▸ Task objective
Pull out every line with the word "elbow" from the entries below.

Images with pose keypoints

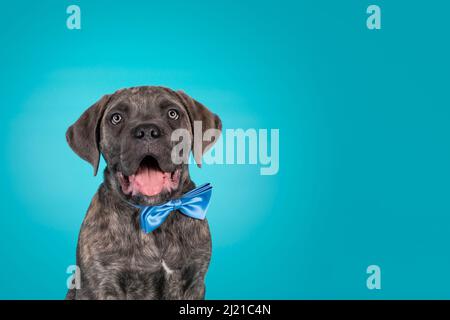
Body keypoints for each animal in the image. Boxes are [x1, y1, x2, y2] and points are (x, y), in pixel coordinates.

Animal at [64, 85, 221, 300]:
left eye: (173, 113)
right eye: (116, 118)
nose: (147, 131)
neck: (154, 212)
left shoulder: (194, 282)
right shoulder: (101, 285)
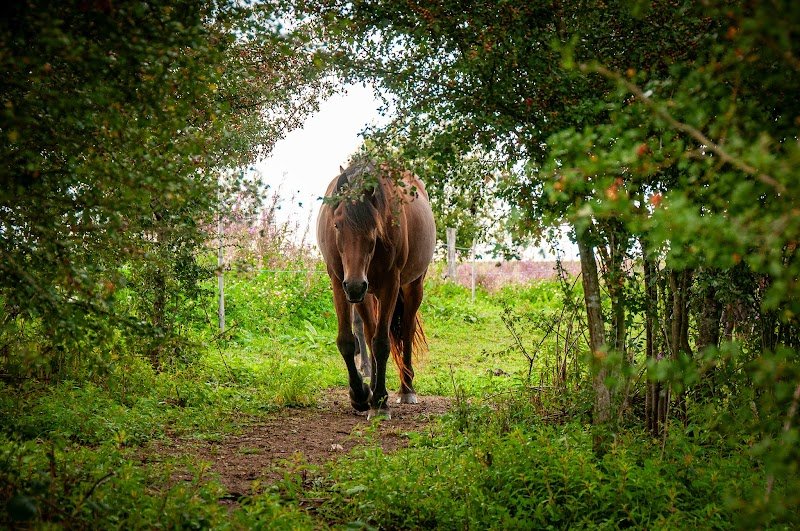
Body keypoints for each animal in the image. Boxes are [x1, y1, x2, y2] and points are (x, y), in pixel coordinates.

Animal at [317, 160, 436, 419]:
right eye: (337, 225)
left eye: (373, 227)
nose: (354, 285)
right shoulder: (342, 284)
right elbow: (348, 341)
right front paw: (361, 395)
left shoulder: (389, 284)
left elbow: (382, 343)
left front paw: (380, 402)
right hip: (367, 293)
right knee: (369, 334)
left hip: (411, 287)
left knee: (406, 332)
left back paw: (406, 390)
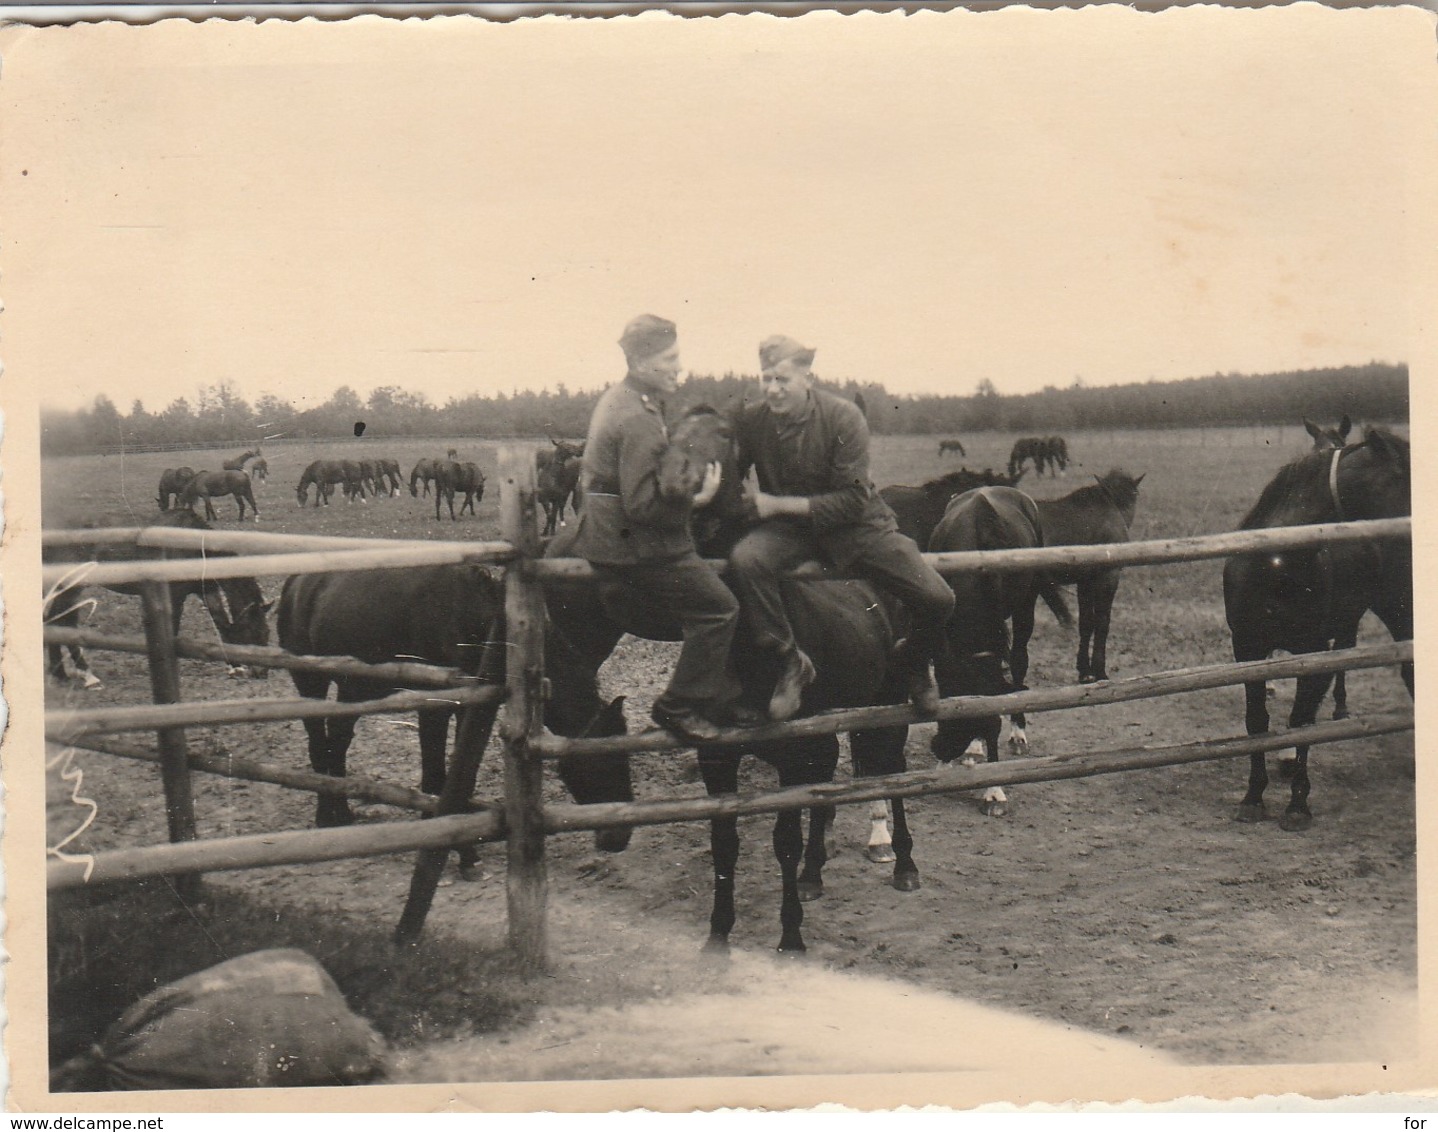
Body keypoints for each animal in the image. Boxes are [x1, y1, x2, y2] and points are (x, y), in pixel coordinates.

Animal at [46, 509, 273, 687]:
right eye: (252, 632)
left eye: (266, 632)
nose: (261, 673)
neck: (192, 547)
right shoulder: (176, 596)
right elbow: (173, 628)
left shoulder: (206, 592)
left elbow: (222, 624)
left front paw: (234, 667)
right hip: (70, 586)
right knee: (60, 621)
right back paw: (86, 676)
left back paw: (61, 674)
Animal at [276, 566, 635, 874]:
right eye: (605, 761)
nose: (621, 838)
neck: (481, 620)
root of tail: (296, 582)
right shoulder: (435, 706)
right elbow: (437, 776)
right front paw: (454, 849)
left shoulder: (469, 708)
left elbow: (459, 777)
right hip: (310, 681)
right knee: (319, 744)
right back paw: (327, 815)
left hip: (354, 687)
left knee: (337, 741)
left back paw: (342, 810)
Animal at [1219, 428, 1409, 834]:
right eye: (1405, 478)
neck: (1276, 564)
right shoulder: (1248, 648)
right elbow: (1257, 721)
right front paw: (1253, 798)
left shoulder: (1313, 650)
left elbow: (1302, 721)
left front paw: (1297, 805)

▸ Problem solution
right elbow: (348, 341)
left elbow: (382, 343)
right elbow: (173, 628)
left elbow: (222, 624)
right elbow: (437, 776)
left elbow: (459, 777)
right elbow: (1257, 721)
left elbow: (1302, 721)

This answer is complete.